Dr Shekhar Kolipaka

Leo Foundation, The Netherlands/ Leiden University, The Netherlands

I am a Biosocial Conservation scientist with an interest in both the human dimension and wildlife aspects of reintroductions. For example, in India I studied how following reintroduction, tigers and humans cope to each other’s presence and activities. This complex multi-disciplinary topic is published as a book “Can tigers survive in human-dominated landscapes?”. 

Based on the facts from my studies on reintroduced tigers in India, I concluded that the human-wildlife relationships are two directional.
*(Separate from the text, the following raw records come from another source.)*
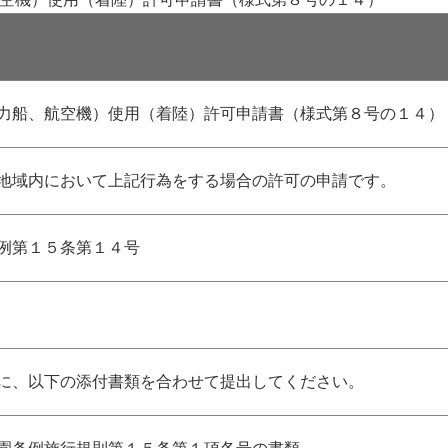
力船、航空機）使用（着陸）許可申請書（様式第８号の１４）
地域内において上記行為をする場合の許可の申請です。
例第１５条第１４号
に、以下の添付書類を合わせて提出してください。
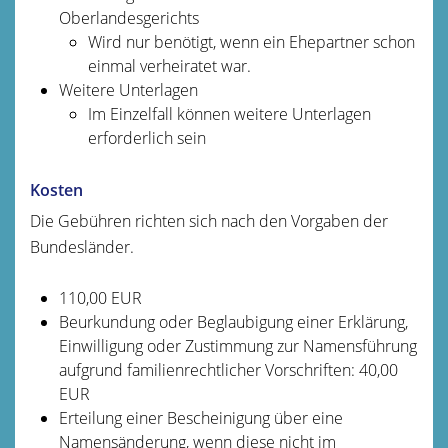
Oberlandesgerichts
Wird nur benötigt, wenn ein Ehepartner schon
einmal verheiratet war.
Weitere Unterlagen
Im Einzelfall können weitere Unterlagen
erforderlich sein
Kosten
Die Gebühren richten sich nach den Vorgaben der
Bundesländer.
110,00 EUR
Beurkundung oder Beglaubigung einer Erklärung,
Einwilligung oder Zustimmung zur Namensführung
aufgrund familienrechtlicher Vorschriften: 40,00
EUR
Erteilung einer Bescheinigung über eine
Namensänderung, wenn diese nicht im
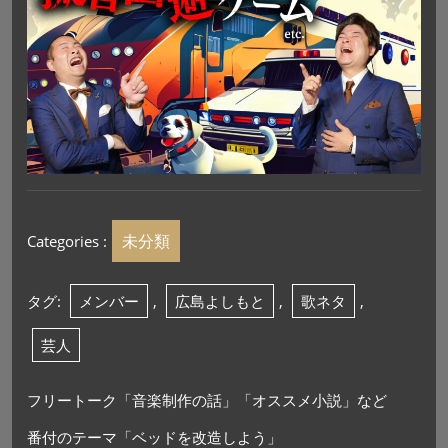
未分類
Categories :
タグ:
メンバー
,
広島よしもと
,
歌ネタ
,
芸人
フリートーク「音楽制作の話」「オススメ小説」など
番付のテーマ「ベッドを改造しよう」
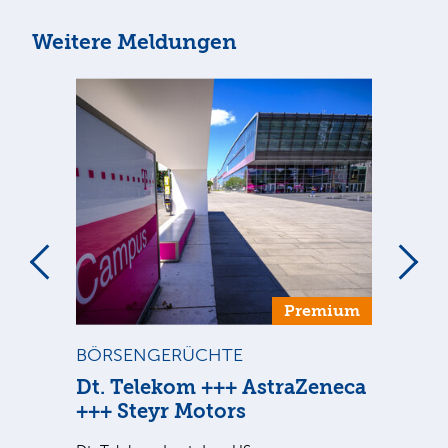
Weitere Meldungen
um
Premium
BÖRSENGERÜCHTE
ST
Dt. Telekom +++ AstraZeneca
Di
+++ Steyr Motors
Sind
This means that people influence the reintroduced animals and the animals exert their influence on people. This happens both at a practical level and a psychological level. Outside category I and II PA's the influences I mention are unavoidable and shape the behaviour of people and animals living in shared landscapes. As reintroduction managers we have limitations on influencing the behaviour of reintroduced animals, but what we can certainly do is filter out those human practises and activities that have a detrimental impact on the reintroduced animals. By tweaking human actions we can re-correct animal behaviour and reduce negative human-wildlife interactions. This re-corrected situation is very favourable for the survival of reintroduced species outside PA's. What I mean to say is we need the participation of the biologist and the sociologist to gain deep understanding.